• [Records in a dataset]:
--------

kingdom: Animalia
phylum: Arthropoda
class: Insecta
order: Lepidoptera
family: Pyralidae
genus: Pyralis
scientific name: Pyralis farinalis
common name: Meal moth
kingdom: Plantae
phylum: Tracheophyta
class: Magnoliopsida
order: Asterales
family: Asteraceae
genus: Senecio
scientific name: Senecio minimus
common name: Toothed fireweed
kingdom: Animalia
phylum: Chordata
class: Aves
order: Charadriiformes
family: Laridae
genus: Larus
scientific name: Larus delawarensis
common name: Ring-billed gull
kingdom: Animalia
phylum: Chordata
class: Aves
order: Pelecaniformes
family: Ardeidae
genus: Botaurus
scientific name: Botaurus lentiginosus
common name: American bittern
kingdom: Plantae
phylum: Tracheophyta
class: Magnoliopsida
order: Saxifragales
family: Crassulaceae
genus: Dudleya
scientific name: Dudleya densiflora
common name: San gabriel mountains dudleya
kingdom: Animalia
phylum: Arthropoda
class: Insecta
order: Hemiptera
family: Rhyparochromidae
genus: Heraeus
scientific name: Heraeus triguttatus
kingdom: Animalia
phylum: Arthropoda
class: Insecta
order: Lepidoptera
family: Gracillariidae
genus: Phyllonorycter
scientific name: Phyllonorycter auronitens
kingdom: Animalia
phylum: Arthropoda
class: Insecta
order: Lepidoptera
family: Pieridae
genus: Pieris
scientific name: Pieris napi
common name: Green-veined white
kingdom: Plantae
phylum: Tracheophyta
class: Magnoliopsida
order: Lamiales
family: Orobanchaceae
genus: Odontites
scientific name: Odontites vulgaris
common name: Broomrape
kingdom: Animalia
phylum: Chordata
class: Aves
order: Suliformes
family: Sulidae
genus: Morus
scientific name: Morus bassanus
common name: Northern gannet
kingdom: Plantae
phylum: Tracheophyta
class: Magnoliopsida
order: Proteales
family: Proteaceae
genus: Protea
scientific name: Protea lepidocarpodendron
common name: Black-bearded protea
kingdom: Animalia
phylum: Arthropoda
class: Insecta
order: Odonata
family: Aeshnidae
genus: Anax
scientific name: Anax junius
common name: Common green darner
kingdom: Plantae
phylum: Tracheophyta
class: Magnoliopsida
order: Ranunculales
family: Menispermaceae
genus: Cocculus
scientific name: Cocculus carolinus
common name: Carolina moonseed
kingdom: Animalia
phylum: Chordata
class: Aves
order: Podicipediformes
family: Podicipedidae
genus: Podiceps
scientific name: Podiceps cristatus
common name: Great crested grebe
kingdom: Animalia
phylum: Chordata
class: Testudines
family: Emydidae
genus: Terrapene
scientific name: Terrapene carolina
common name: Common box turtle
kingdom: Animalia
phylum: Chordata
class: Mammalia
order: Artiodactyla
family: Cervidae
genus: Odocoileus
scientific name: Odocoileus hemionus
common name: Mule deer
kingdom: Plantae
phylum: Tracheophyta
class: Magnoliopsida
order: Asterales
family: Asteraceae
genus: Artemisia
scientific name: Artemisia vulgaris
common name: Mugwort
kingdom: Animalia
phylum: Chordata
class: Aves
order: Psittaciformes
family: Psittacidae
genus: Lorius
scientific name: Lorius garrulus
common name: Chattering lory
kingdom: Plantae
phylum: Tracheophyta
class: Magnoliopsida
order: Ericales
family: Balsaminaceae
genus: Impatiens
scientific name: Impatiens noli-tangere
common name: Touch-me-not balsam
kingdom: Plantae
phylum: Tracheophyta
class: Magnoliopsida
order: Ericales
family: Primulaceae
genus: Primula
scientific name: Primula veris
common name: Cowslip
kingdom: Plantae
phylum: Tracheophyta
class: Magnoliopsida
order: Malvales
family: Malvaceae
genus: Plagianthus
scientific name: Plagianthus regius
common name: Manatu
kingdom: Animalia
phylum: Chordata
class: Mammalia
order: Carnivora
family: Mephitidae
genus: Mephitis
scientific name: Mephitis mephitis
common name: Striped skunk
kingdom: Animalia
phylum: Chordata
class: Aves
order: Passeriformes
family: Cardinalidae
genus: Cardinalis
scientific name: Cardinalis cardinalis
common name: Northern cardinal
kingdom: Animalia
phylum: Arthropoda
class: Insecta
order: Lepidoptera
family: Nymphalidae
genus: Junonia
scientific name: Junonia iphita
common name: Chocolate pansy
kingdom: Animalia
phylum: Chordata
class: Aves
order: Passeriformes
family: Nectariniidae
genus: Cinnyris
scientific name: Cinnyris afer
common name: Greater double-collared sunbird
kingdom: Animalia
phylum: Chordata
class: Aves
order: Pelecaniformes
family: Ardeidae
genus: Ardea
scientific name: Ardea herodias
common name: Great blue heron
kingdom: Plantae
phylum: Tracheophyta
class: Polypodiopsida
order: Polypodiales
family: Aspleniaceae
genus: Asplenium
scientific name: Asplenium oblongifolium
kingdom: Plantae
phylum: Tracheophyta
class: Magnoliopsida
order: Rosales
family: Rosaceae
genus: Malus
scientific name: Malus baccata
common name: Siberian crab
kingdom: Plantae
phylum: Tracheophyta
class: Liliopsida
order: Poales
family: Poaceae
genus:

--------

• [THE REQUEST]:
Update the data by replacing "common name" with "vernacular name" wherever it appears, and leave every other line unchanged.

• [CORRECT RESULT]:
kingdom: Animalia
phylum: Arthropoda
class: Insecta
order: Lepidoptera
family: Pyralidae
genus: Pyralis
scientific name: Pyralis farinalis
vernacular name: Meal moth
kingdom: Plantae
phylum: Tracheophyta
class: Magnoliopsida
order: Asterales
family: Asteraceae
genus: Senecio
scientific name: Senecio minimus
vernacular name: Toothed fireweed
kingdom: Animalia
phylum: Chordata
class: Aves
order: Charadriiformes
family: Laridae
genus: Larus
scientific name: Larus delawarensis
vernacular name: Ring-billed gull
kingdom: Animalia
phylum: Chordata
class: Aves
order: Pelecaniformes
family: Ardeidae
genus: Botaurus
scientific name: Botaurus lentiginosus
vernacular name: American bittern
kingdom: Plantae
phylum: Tracheophyta
class: Magnoliopsida
order: Saxifragales
family: Crassulaceae
genus: Dudleya
scientific name: Dudleya densiflora
vernacular name: San gabriel mountains dudleya
kingdom: Animalia
phylum: Arthropoda
class: Insecta
order: Hemiptera
family: Rhyparochromidae
genus: Heraeus
scientific name: Heraeus triguttatus
kingdom: Animalia
phylum: Arthropoda
class: Insecta
order: Lepidoptera
family: Gracillariidae
genus: Phyllonorycter
scientific name: Phyllonorycter auronitens
kingdom: Animalia
phylum: Arthropoda
class: Insecta
order: Lepidoptera
family: Pieridae
genus: Pieris
scientific name: Pieris napi
vernacular name: Green-veined white
kingdom: Plantae
phylum: Tracheophyta
class: Magnoliopsida
order: Lamiales
family: Orobanchaceae
genus: Odontites
scientific name: Odontites vulgaris
vernacular name: Broomrape
kingdom: Animalia
phylum: Chordata
class: Aves
order: Suliformes
family: Sulidae
genus: Morus
scientific name: Morus bassanus
vernacular name: Northern gannet
kingdom: Plantae
phylum: Tracheophyta
class: Magnoliopsida
order: Proteales
family: Proteaceae
genus: Protea
scientific name: Protea lepidocarpodendron
vernacular name: Black-bearded protea
kingdom: Animalia
phylum: Arthropoda
class: Insecta
order: Odonata
family: Aeshnidae
genus: Anax
scientific name: Anax junius
vernacular name: Common green darner
kingdom: Plantae
phylum: Tracheophyta
class: Magnoliopsida
order: Ranunculales
family: Menispermaceae
genus: Cocculus
scientific name: Cocculus carolinus
vernacular name: Carolina moonseed
kingdom: Animalia
phylum: Chordata
class: Aves
order: Podicipediformes
family: Podicipedidae
genus: Podiceps
scientific name: Podiceps cristatus
vernacular name: Great crested grebe
kingdom: Animalia
phylum: Chordata
class: Testudines
family: Emydidae
genus: Terrapene
scientific name: Terrapene carolina
vernacular name: Common box turtle
kingdom: Animalia
phylum: Chordata
class: Mammalia
order: Artiodactyla
family: Cervidae
genus: Odocoileus
scientific name: Odocoileus hemionus
vernacular name: Mule deer
kingdom: Plantae
phylum: Tracheophyta
class: Magnoliopsida
order: Asterales
family: Asteraceae
genus: Artemisia
scientific name: Artemisia vulgaris
vernacular name: Mugwort
kingdom: Animalia
phylum: Chordata
class: Aves
order: Psittaciformes
family: Psittacidae
genus: Lorius
scientific name: Lorius garrulus
vernacular name: Chattering lory
kingdom: Plantae
phylum: Tracheophyta
class: Magnoliopsida
order: Ericales
family: Balsaminaceae
genus: Impatiens
scientific name: Impatiens noli-tangere
vernacular name: Touch-me-not balsam
kingdom: Plantae
phylum: Tracheophyta
class: Magnoliopsida
order: Ericales
family: Primulaceae
genus: Primula
scientific name: Primula veris
vernacular name: Cowslip
kingdom: Plantae
phylum: Tracheophyta
class: Magnoliopsida
order: Malvales
family: Malvaceae
genus: Plagianthus
scientific name: Plagianthus regius
vernacular name: Manatu
kingdom: Animalia
phylum: Chordata
class: Mammalia
order: Carnivora
family: Mephitidae
genus: Mephitis
scientific name: Mephitis mephitis
vernacular name: Striped skunk
kingdom: Animalia
phylum: Chordata
class: Aves
order: Passeriformes
family: Cardinalidae
genus: Cardinalis
scientific name: Cardinalis cardinalis
vernacular name: Northern cardinal
kingdom: Animalia
phylum: Arthropoda
class: Insecta
order: Lepidoptera
family: Nymphalidae
genus: Junonia
scientific name: Junonia iphita
vernacular name: Chocolate pansy
kingdom: Animalia
phylum: Chordata
class: Aves
order: Passeriformes
family: Nectariniidae
genus: Cinnyris
scientific name: Cinnyris afer
vernacular name: Greater double-collared sunbird
kingdom: Animalia
phylum: Chordata
class: Aves
order: Pelecaniformes
family: Ardeidae
genus: Ardea
scientific name: Ardea herodias
vernacular name: Great blue heron
kingdom: Plantae
phylum: Tracheophyta
class: Polypodiopsida
order: Polypodiales
family: Aspleniaceae
genus: Asplenium
scientific name: Asplenium oblongifolium
kingdom: Plantae
phylum: Tracheophyta
class: Magnoliopsida
order: Rosales
family: Rosaceae
genus: Malus
scientific name: Malus baccata
vernacular name: Siberian crab
kingdom: Plantae
phylum: Tracheophyta
class: Liliopsida
order: Poales
family: Poaceae
genus:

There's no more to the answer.